*Directive*
Give back only the lines from the one with "CANADA said useful" through the last line of the data, exactly as they appear.

*Source material*
○ ○ ○ ○ ○
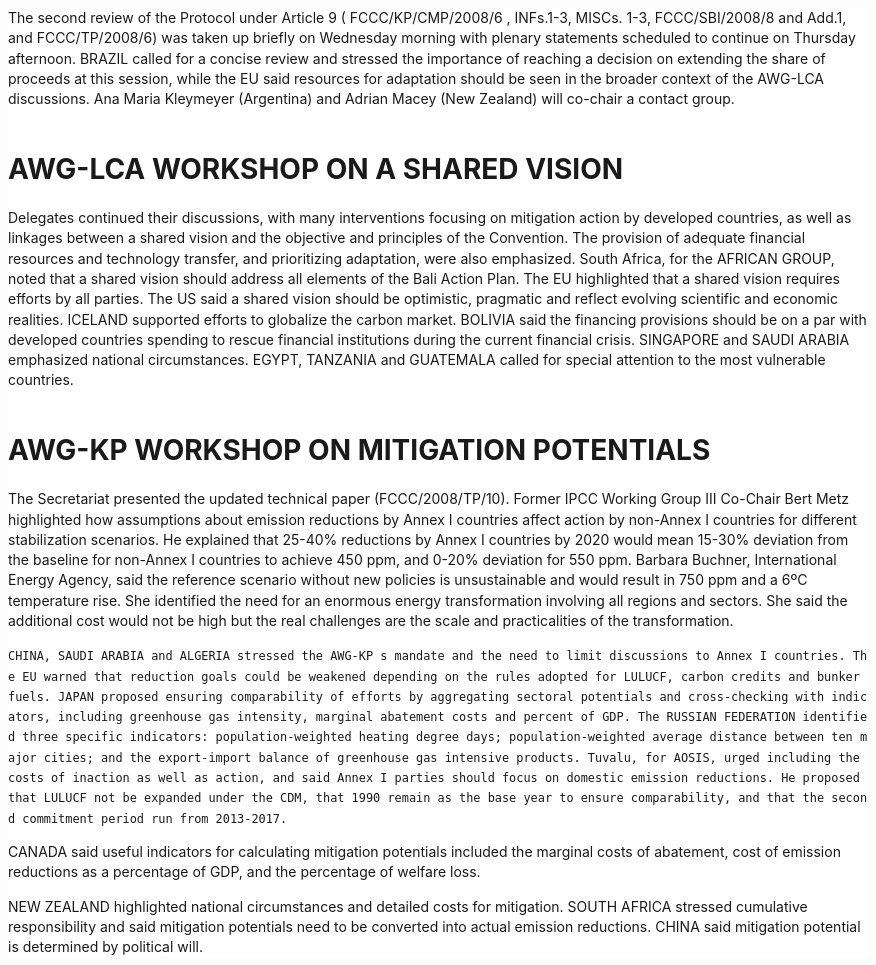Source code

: The second review of the Protocol under Article 9 ( FCCC/KP/CMP/2008/6 , INFs.1-3, MISCs. 1-3, FCCC/SBI/2008/8 and Add.1, and FCCC/TP/2008/6) was taken up briefly on Wednesday morning with plenary statements scheduled to continue on Thursday afternoon. BRAZIL called for a concise review and stressed the importance of reaching a decision on extending the share of proceeds at this session, while the EU said resources for adaptation should be seen in the broader context of the AWG-LCA discussions. Ana Maria Kleymeyer (Argentina) and Adrian Macey (New Zealand) will co-chair a contact group.

# AWG-LCA WORKSHOP ON A SHARED VISION

Delegates continued their discussions, with many interventions focusing on mitigation action by developed countries, as well as linkages between a shared vision and the objective and principles of the Convention. The provision of adequate financial resources and technology transfer, and prioritizing adaptation, were also emphasized. South Africa, for the AFRICAN GROUP, noted that a shared vision should address all elements of the Bali Action Plan. The EU highlighted that a shared vision requires efforts by all parties. The US said a shared vision should be optimistic, pragmatic and reflect evolving scientific and economic realities. ICELAND supported efforts to globalize the carbon market. BOLIVIA said the financing provisions should be on a par with developed countries spending to rescue financial institutions during the current financial crisis. SINGAPORE and SAUDI ARABIA emphasized national circumstances. EGYPT, TANZANIA and GUATEMALA called for special attention to the most vulnerable countries.

# AWG-KP WORKSHOP ON MITIGATION POTENTIALS

The Secretariat presented the updated technical paper (FCCC/2008/TP/10). Former IPCC Working Group III Co-Chair Bert Metz highlighted how assumptions about emission reductions by Annex I countries affect action by non-Annex I countries for different stabilization scenarios. He explained that 25-40% reductions by Annex I countries by 2020 would mean 15-30% deviation from the baseline for non-Annex I countries to achieve 450 ppm, and 0-20% deviation for 550 ppm. Barbara Buchner, International Energy Agency, said the reference scenario without new policies is unsustainable and would result in 750 ppm and a 6ºC temperature rise. She identified the need for an enormous energy transformation involving all regions and sectors. She said the additional cost would not be high but the real challenges are the scale and practicalities of the transformation.

    CHINA, SAUDI ARABIA and ALGERIA stressed the AWG-KP s mandate and the need to limit discussions to Annex I countries. The EU warned that reduction goals could be weakened depending on the rules adopted for LULUCF, carbon credits and bunker fuels. JAPAN proposed ensuring comparability of efforts by aggregating sectoral potentials and cross-checking with indicators, including greenhouse gas intensity, marginal abatement costs and percent of GDP. The RUSSIAN FEDERATION identified three specific indicators: population-weighted heating degree days; population-weighted average distance between ten major cities; and the export-import balance of greenhouse gas intensive products. Tuvalu, for AOSIS, urged including the costs of inaction as well as action, and said Annex I parties should focus on domestic emission reductions. He proposed that LULUCF not be expanded under the CDM, that 1990 remain as the base year to ensure comparability, and that the second commitment period run from 2013-2017.

CANADA said useful indicators for calculating mitigation potentials included the marginal costs of abatement, cost of emission reductions as a percentage of GDP, and the percentage of welfare loss.

NEW ZEALAND highlighted national circumstances and detailed costs for mitigation. SOUTH AFRICA stressed cumulative responsibility and said mitigation potentials need to be converted into actual emission reductions. CHINA said mitigation potential is determined by political will.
○ ○ ○ ○ ○
*Task answer*
CANADA said useful indicators for calculating mitigation potentials included the marginal costs of abatement, cost of emission reductions as a percentage of GDP, and the percentage of welfare loss.

NEW ZEALAND highlighted national circumstances and detailed costs for mitigation. SOUTH AFRICA stressed cumulative responsibility and said mitigation potentials need to be converted into actual emission reductions. CHINA said mitigation potential is determined by political will.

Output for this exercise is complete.